The structured document generation step is a structuring that is configured by a semantic structure having a phrase representing the concept and an attribute value that describes the phrase based on the concept of the text input in the text input step. The structured document generation program according to claim 4, which generates a sentence.

The structured document generating step includes:
A sentence input in the sentence input step,
A concept dictionary representing a phrase representing a concept, an attribute value explaining the phrase, and a pattern in which the phrase and the attribute value are described in a sentence,
The structured document generation program according to claim 5, wherein a structured document configured by the semantic structure is generated by collating the structured document.

A phrase analysis unit that performs phrase analysis on a document including a natural sentence and outputs a phrase-analyzed document in which the words constituting the document and the parts of speech are associated with each other;
A concept for storing a concept dictionary having a part-of-speech type configuration pattern representing a configuration of a part-of-speech type of a word string including an attribute value to be extracted, and output format information for structuring and outputting the attribute value and the corresponding tag. Dictionary storage means;
The phrase analysis corresponding to the part-of-speech type configuration pattern is performed by comparing the configuration pattern of the part-of-speech type of the word string of the phrase-analyzed document with the part-of-speech type configuration pattern of the concept dictionary stored in the concept dictionary storage unit.
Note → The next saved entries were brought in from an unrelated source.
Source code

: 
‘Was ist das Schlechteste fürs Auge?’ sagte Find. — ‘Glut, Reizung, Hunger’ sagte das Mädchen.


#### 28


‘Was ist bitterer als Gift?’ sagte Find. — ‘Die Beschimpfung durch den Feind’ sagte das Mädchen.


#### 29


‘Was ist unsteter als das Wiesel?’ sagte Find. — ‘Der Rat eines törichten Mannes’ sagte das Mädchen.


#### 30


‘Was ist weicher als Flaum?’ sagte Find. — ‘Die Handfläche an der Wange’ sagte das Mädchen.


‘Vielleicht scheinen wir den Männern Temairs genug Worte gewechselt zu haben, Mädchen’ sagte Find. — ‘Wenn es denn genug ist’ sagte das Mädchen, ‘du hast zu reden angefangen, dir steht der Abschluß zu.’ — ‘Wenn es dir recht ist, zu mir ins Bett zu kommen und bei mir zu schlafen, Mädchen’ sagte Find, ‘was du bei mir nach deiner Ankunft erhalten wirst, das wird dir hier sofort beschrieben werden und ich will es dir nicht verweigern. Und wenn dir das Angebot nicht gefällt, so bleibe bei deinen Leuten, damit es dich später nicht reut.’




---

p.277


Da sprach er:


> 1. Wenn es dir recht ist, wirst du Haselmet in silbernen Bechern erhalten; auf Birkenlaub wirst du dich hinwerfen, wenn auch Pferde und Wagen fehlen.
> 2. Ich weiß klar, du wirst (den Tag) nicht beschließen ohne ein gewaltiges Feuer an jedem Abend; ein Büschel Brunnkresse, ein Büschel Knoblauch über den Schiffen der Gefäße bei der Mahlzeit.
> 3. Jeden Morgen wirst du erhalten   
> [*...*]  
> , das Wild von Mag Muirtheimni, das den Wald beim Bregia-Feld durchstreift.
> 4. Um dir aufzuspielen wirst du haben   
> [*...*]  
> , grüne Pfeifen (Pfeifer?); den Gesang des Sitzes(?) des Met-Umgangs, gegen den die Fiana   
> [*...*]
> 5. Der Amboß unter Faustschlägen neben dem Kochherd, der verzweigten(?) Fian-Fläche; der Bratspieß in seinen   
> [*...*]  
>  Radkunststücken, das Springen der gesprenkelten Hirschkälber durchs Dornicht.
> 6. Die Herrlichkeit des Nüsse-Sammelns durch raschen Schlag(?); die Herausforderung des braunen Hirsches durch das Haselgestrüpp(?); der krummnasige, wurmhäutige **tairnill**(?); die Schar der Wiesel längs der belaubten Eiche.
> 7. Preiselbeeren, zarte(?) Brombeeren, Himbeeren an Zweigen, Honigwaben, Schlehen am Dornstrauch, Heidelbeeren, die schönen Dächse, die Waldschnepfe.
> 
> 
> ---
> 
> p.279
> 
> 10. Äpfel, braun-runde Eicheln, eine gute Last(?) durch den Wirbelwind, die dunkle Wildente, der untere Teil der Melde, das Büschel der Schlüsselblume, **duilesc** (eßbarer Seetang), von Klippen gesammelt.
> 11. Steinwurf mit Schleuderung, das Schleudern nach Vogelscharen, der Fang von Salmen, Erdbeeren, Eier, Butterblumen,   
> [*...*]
Attribute value extracting means for extracting an attribute value from a word string of a completed document;
Document generation means for generating a structured document based on the attribute value extracted by the attribute value extraction means and the output format information of the concept dictionary stored in the concept dictionary storage means,
Structured document generation device provided with.

The concept dictionary storage means stores a concept dictionary provided for each concept,
The attribute value extracting unit selects a concept dictionary having a part-of-speech type configuration pattern that matches a part-of-speech type configuration pattern of the word-parsed document from a plurality of concept dictionaries stored in the concept dictionary storage unit. 8. The structured document generation device according to claim 7, wherein attribute values are extracted using the selected concept dictionary.

On the computer,
A phrase analysis step of performing phrase analysis on a document including a natural sentence, and outputting a phrase-analyzed document in which words constituting the document are associated with part-of-speech types;
The part-of-speech type configuration pattern of the word string of the phrase-analyzed document is compared with the part-of-speech type configuration pattern representing the configuration of the part-of-speech type of the word string including the attribute value to be extracted. An attribute value extracting step of extracting an attribute value from a word string of the corresponding word-parsed document;
A document generation step of generating a structured document based on the extracted attribute values and output format information for structuring and outputting the tags corresponding to the attribute values,
A structured document generation program for executing a process including

The attribute value extracting step selects and selects, from a plurality of concept dictionaries provided for each concept, a concept dictionary having a part-of-speech type configuration pattern that matches the part-of-speech type configuration pattern of the word-parsed document. The structured document generation program according to claim 9, wherein attribute values are extracted using a concept dictionary.